Exercise description — The reply should hold only the lines below beginning at the one with "54: (627, 152)" and ending at the one with "62: (834, 395)", copied exactly, with every picture left out.

::::::::

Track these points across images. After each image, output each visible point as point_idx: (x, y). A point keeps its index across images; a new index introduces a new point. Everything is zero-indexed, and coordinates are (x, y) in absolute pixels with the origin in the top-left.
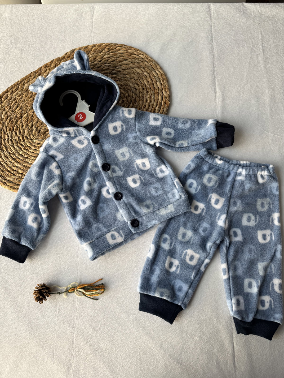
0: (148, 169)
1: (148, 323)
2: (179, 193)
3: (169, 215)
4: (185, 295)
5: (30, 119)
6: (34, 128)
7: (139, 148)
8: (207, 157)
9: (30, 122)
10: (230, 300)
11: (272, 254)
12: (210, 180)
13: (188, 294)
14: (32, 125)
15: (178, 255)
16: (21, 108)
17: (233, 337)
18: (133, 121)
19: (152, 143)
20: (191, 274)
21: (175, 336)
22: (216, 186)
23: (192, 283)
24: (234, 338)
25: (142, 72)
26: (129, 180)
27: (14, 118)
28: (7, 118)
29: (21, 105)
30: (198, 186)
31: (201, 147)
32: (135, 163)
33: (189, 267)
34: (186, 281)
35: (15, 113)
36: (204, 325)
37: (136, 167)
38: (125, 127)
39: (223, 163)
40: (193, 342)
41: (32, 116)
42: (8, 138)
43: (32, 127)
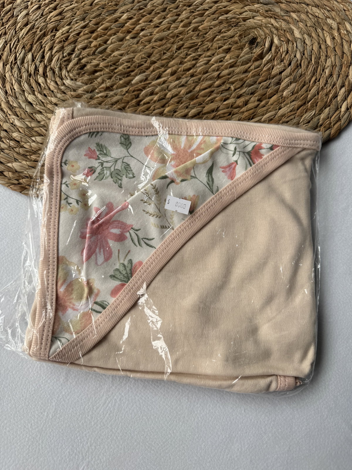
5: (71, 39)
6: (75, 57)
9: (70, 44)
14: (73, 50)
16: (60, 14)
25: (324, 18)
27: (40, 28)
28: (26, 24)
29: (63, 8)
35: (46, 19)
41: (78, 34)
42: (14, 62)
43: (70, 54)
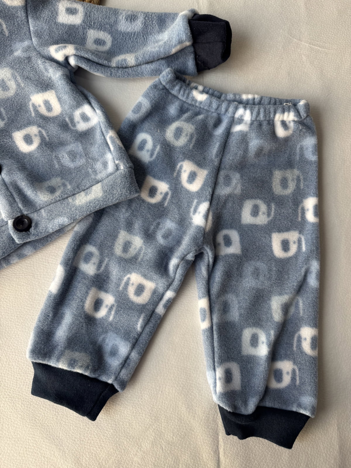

::::::::

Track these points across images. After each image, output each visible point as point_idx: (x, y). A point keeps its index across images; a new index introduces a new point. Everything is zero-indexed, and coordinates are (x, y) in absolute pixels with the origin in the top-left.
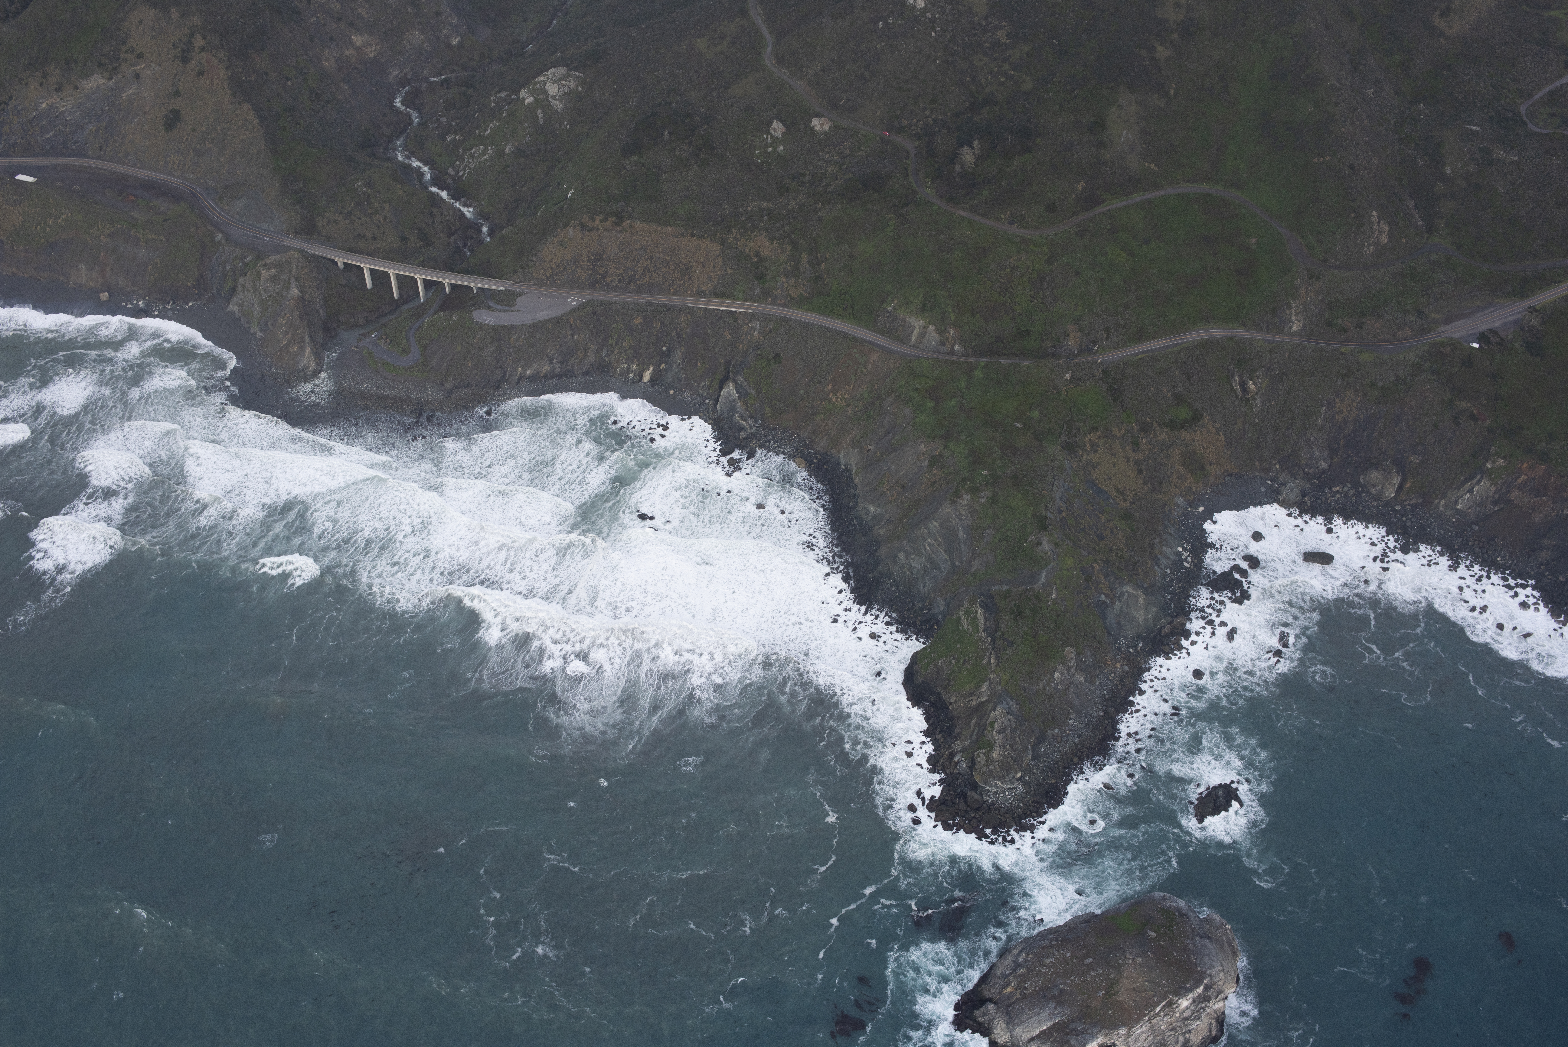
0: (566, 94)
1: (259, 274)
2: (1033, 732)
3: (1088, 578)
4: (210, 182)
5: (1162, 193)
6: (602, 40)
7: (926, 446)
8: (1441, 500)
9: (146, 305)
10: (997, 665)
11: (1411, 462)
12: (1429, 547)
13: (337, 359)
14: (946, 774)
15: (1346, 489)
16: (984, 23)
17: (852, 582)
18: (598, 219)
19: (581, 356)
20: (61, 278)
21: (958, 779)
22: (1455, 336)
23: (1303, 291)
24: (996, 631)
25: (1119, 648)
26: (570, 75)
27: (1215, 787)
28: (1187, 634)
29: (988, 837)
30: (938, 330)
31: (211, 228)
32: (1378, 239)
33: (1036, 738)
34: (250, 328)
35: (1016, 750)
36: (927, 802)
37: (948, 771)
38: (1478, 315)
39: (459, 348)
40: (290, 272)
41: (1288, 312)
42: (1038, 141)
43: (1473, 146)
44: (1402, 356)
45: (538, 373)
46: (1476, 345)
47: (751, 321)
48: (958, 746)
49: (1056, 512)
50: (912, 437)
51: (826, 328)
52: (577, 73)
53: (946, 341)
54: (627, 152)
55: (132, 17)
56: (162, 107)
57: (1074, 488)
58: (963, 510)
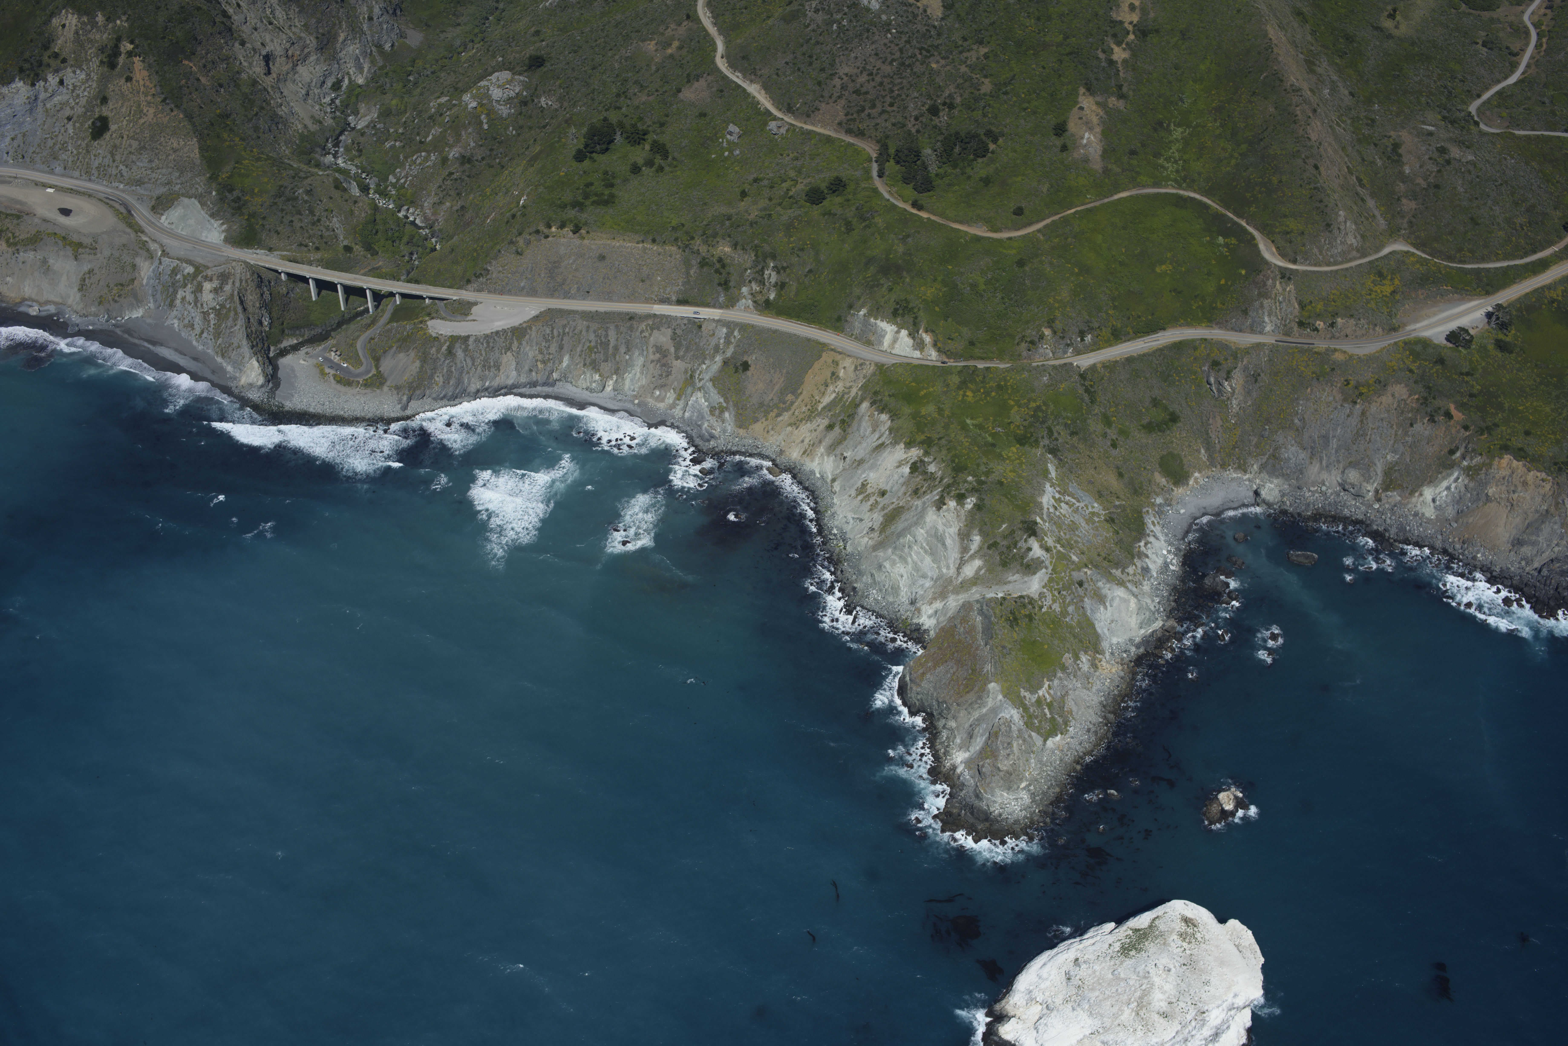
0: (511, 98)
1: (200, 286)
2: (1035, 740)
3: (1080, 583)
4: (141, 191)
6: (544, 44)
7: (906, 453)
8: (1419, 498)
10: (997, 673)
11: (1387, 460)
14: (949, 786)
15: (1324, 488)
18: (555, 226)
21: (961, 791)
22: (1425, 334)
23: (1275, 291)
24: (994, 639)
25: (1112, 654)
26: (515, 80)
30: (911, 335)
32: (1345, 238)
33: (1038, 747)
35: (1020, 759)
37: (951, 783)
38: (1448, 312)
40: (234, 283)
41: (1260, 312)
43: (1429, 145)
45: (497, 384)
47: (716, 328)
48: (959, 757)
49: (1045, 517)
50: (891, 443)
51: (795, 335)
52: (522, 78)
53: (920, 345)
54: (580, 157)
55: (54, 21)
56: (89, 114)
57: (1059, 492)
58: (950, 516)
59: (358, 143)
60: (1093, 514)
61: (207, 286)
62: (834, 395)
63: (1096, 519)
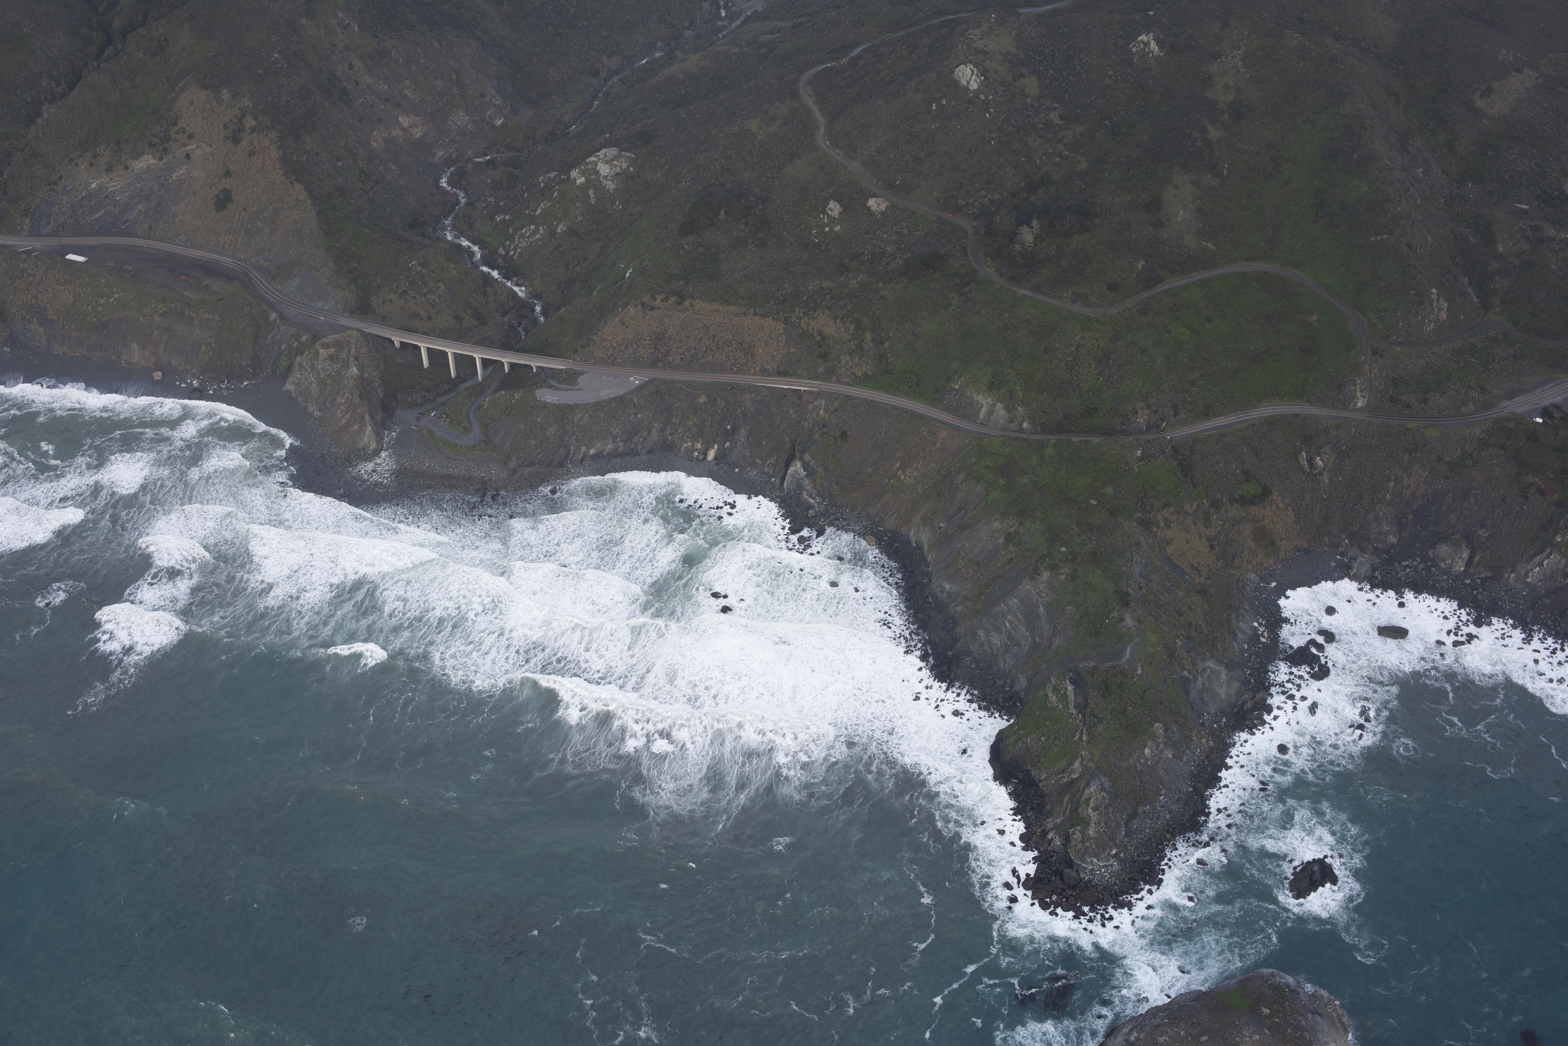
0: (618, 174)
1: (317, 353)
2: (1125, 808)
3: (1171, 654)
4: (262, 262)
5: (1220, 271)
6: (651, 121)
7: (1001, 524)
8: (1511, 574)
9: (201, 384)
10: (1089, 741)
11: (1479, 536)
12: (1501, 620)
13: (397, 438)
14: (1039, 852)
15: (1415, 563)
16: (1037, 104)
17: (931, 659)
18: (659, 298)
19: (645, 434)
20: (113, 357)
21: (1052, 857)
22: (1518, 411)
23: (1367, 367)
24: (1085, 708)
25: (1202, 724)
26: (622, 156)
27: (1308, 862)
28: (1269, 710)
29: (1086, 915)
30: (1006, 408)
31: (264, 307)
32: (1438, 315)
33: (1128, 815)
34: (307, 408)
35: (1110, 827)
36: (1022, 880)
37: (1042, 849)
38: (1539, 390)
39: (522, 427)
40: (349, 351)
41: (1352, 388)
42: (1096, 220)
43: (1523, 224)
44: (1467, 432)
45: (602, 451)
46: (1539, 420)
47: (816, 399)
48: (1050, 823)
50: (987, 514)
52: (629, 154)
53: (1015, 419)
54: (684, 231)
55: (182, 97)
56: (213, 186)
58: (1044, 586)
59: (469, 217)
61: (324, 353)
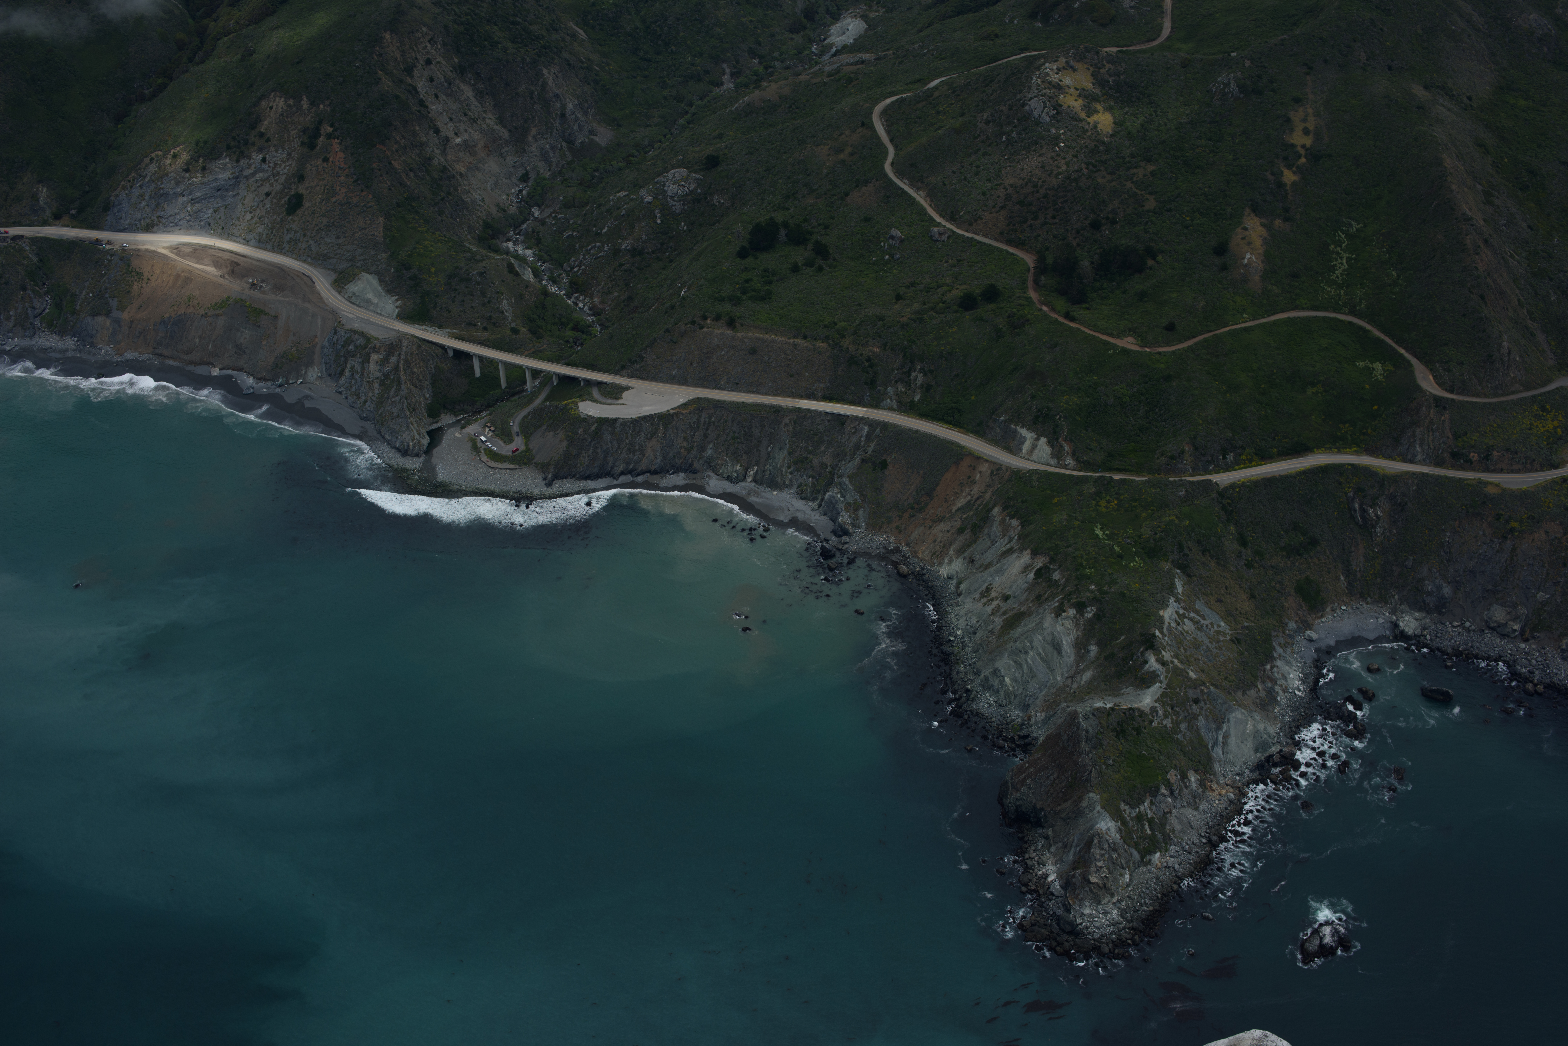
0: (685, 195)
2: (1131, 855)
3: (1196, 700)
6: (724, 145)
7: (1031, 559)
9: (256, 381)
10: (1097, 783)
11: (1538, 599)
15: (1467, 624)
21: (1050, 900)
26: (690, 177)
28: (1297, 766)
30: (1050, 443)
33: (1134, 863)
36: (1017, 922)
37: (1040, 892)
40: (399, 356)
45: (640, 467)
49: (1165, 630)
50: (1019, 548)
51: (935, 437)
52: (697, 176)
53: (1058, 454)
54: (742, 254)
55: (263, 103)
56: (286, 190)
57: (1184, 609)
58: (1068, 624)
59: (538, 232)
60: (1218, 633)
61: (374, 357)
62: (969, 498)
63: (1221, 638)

::::::::

Response for this exercise —
54: (627, 152)
55: (132, 17)
56: (162, 107)
57: (1074, 488)
58: (963, 510)
0: (511, 98)
1: (200, 286)
2: (1035, 740)
3: (1080, 583)
4: (141, 191)
6: (544, 44)
7: (906, 453)
8: (1419, 498)
10: (997, 673)
11: (1387, 460)
14: (949, 786)
15: (1324, 488)
18: (555, 226)
21: (961, 791)
22: (1425, 334)
23: (1275, 291)
24: (994, 639)
25: (1112, 654)
26: (515, 80)
30: (911, 335)
32: (1345, 238)
33: (1038, 747)
35: (1020, 759)
37: (951, 783)
38: (1448, 312)
40: (234, 283)
41: (1260, 312)
43: (1429, 145)
45: (497, 384)
47: (716, 328)
48: (959, 757)
49: (1045, 517)
50: (891, 443)
51: (795, 335)
52: (522, 78)
53: (920, 345)
54: (580, 157)
55: (54, 21)
56: (89, 114)
57: (1059, 492)
58: (950, 516)
59: (358, 143)
60: (1093, 514)
61: (207, 286)
62: (834, 395)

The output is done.